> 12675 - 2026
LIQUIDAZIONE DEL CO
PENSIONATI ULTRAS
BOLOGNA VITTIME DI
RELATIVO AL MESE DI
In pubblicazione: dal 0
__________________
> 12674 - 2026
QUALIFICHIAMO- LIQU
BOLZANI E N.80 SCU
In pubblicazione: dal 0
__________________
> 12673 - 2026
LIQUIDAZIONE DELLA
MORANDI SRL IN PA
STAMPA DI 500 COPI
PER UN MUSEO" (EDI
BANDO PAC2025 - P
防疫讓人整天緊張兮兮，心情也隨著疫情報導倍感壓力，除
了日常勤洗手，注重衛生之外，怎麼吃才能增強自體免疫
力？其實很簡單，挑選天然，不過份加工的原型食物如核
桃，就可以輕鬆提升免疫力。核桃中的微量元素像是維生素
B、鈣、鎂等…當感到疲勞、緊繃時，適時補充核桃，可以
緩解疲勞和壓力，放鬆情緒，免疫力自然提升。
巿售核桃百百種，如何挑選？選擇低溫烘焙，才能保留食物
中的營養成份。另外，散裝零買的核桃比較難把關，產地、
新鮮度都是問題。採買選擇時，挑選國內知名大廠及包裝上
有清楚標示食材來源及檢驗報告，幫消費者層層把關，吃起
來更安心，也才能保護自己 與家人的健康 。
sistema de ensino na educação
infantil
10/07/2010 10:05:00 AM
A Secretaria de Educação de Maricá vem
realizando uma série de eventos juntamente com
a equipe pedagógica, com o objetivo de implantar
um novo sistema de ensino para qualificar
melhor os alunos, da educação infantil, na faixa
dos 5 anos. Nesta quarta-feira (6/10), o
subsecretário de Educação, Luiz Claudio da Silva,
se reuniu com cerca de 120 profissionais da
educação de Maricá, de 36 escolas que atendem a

_ _ _ _

▶ _Your task_: Repeat the data above, word for word.

▶ _The completed task_:
> 12675 - 2026
LIQUIDAZIONE DEL CO
PENSIONATI ULTRAS
BOLOGNA VITTIME DI
RELATIVO AL MESE DI
In pubblicazione: dal 0
__________________
> 12674 - 2026
QUALIFICHIAMO- LIQU
BOLZANI E N.80 SCU
In pubblicazione: dal 0
__________________
> 12673 - 2026
LIQUIDAZIONE DELLA
MORANDI SRL IN PA
STAMPA DI 500 COPI
PER UN MUSEO" (EDI
BANDO PAC2025 - P
防疫讓人整天緊張兮兮，心情也隨著疫情報導倍感壓力，除
了日常勤洗手，注重衛生之外，怎麼吃才能增強自體免疫
力？其實很簡單，挑選天然，不過份加工的原型食物如核
桃，就可以輕鬆提升免疫力。核桃中的微量元素像是維生素
B、鈣、鎂等…當感到疲勞、緊繃時，適時補充核桃，可以
緩解疲勞和壓力，放鬆情緒，免疫力自然提升。
巿售核桃百百種，如何挑選？選擇低溫烘焙，才能保留食物
中的營養成份。另外，散裝零買的核桃比較難把關，產地、
新鮮度都是問題。採買選擇時，挑選國內知名大廠及包裝上
有清楚標示食材來源及檢驗報告，幫消費者層層把關，吃起
來更安心，也才能保護自己 與家人的健康 。
sistema de ensino na educação
infantil
10/07/2010 10:05:00 AM
A Secretaria de Educação de Maricá vem
realizando uma série de eventos juntamente com
a equipe pedagógica, com o objetivo de implantar
um novo sistema de ensino para qualificar
melhor os alunos, da educação infantil, na faixa
dos 5 anos. Nesta quarta-feira (6/10), o
subsecretário de Educação, Luiz Claudio da Silva,
se reuniu com cerca de 120 profissionais da
educação de Maricá, de 36 escolas que atendem a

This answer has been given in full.